Chris Wax: No downtime (laughs). Don’t burn yourself out. Take a week off if you have to, but I don’t believe in writer’s block. I don’t believe in the fear that a lot of artists have in looking at a blank canvass. It exists. It’s a real thing, but I just don’t believe in succumbing to it. You see a white canvass – fill it. You see an empty page – put words on it. It doesn’t have to be good words or words that you keep.
AH: Sometimes it’s just enough to get the juices flowing, too.
Chris Wax: That’s exactly right. You get one page of bad stuff going, and all of a sudden, the inspiration hits on page two. Now you’re on a roll.
AH: Do you believe in aliens? You don’t have to answer this one.
Chris Wax: I always tell people that when it comes to these things, anything in the unknown, I believe in the possibilities of any explanation. I think that there’s a line in the movie Contact with Jodie Foster and she’s asking her father if he thinks there’s anything out there. Her father is an astronomer. He says it would be a waste of space if we’re the only ones out here. So, I think that’s a great explanation. There’s literally an infinite amount of space and we are just one galaxy in clusters of galaxies. So, the idea that we’d be the only things out here seems a little egotistical. But I’ve never seen proof of aliens and I’m a ‘proof is in the pudding’ kind of person. But I believe in the possibility.
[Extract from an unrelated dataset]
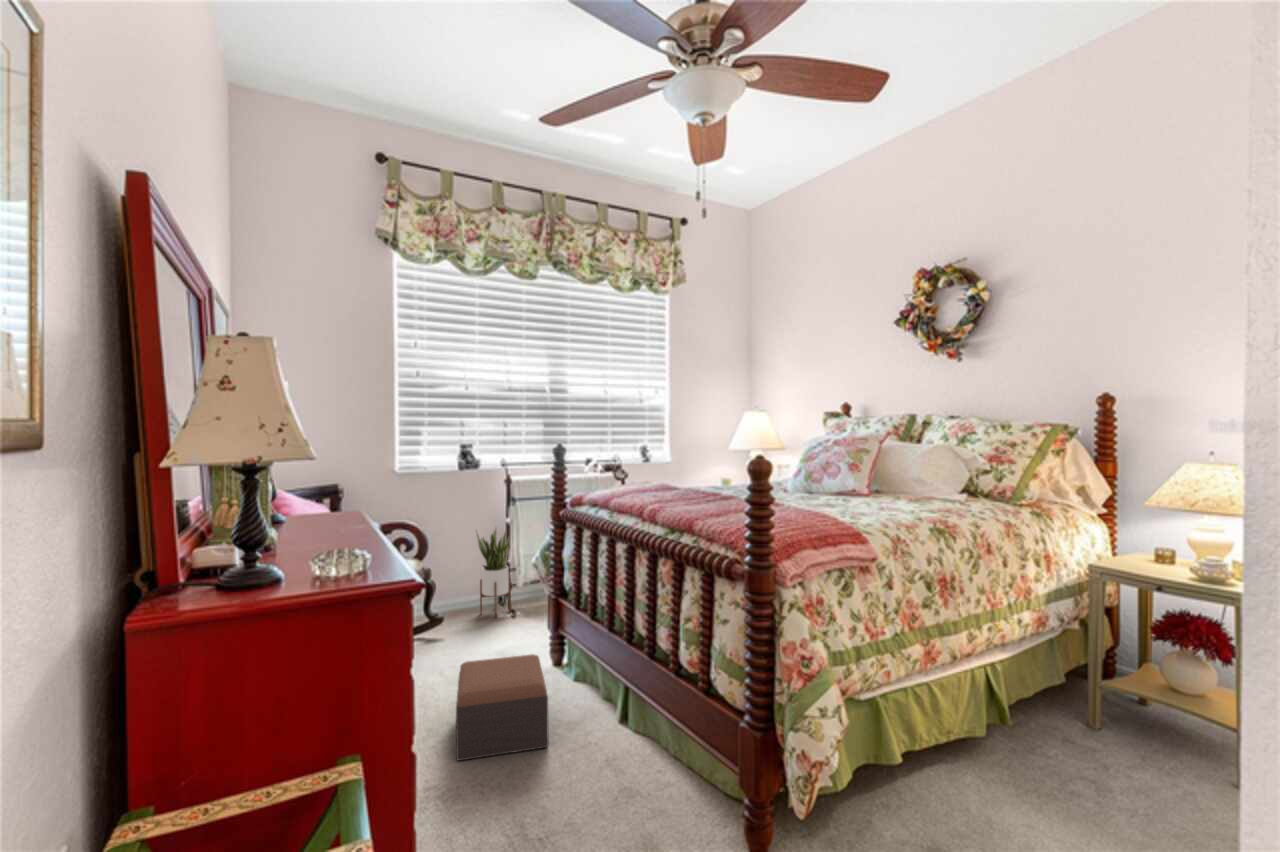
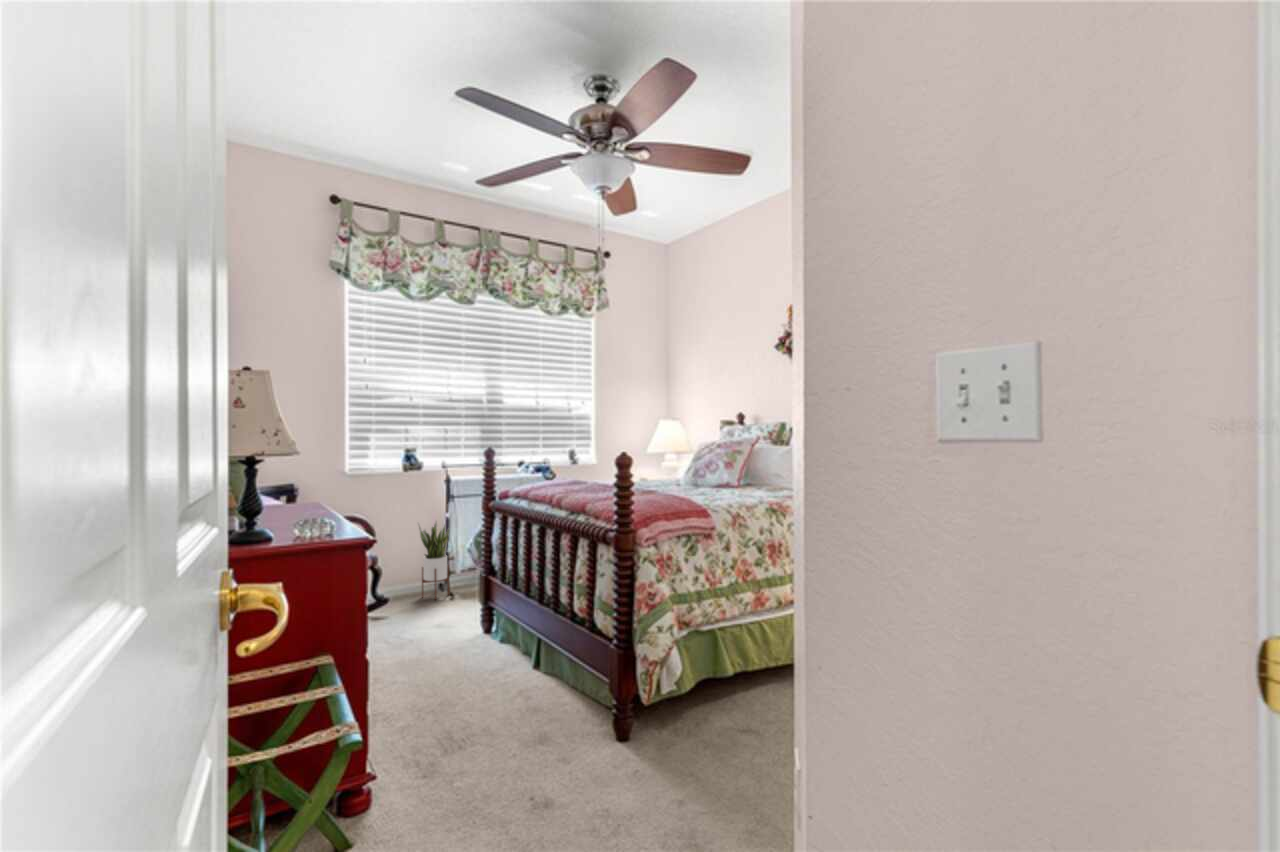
footstool: present [456,654,549,761] -> none [401,615,475,692]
AH: Even in your film ‘Case 347’, I like the line from the character named Gustav, where he answers whether he believes in the possibility of aliens with “I believe I deserve to have the right to find out the truth, and so does everyone else.” I really like this line in the film because it sums up the message pretty neatly.
Chris Wax: I think a good rule of thumb for life, in general, is to maybe not walk into things with such a hardline idea of what you might think is the answer. Let the answers come to you or discover them and be open to what those answers might be.
AH: Would you like to share some projects that you are currently working on?
Chris Wax: I’m working on two different television projects with Winston A. Abalos. We’re working on a television pitch right now that is very much grounded in reality and tackles a lot of issues that are going on right now around the world and the LGBT community. I’m working on another project with the Jagger Brothers (Dean is from Game of Thrones and Ben is the writer/director of Corbin Nash). I’m working on another television pitch that is very sci-fi, very much in the vein of Case 347. I’m also working on a follow-up to Case 347 if the film does well and another investigatory film I have penned as well. I have a library of scripts and a few people that want to get behind features, and we have a lot of television content as well. We’ll see where the next few months go.
AH: Is there anything else that you would like readers to know?
Chris Wax: I hope that they enjoy the film as much as we did writing and creating it. I think it’s a fun film. The premier was amazing. The audience was laughing at the right times, jumping at the right times. It seemed like we got out of it exactly what we wanted to put into it, so hopefully, the audience at large, the global audience, will have the same reaction. I just hope people enjoy it and that people have a good time.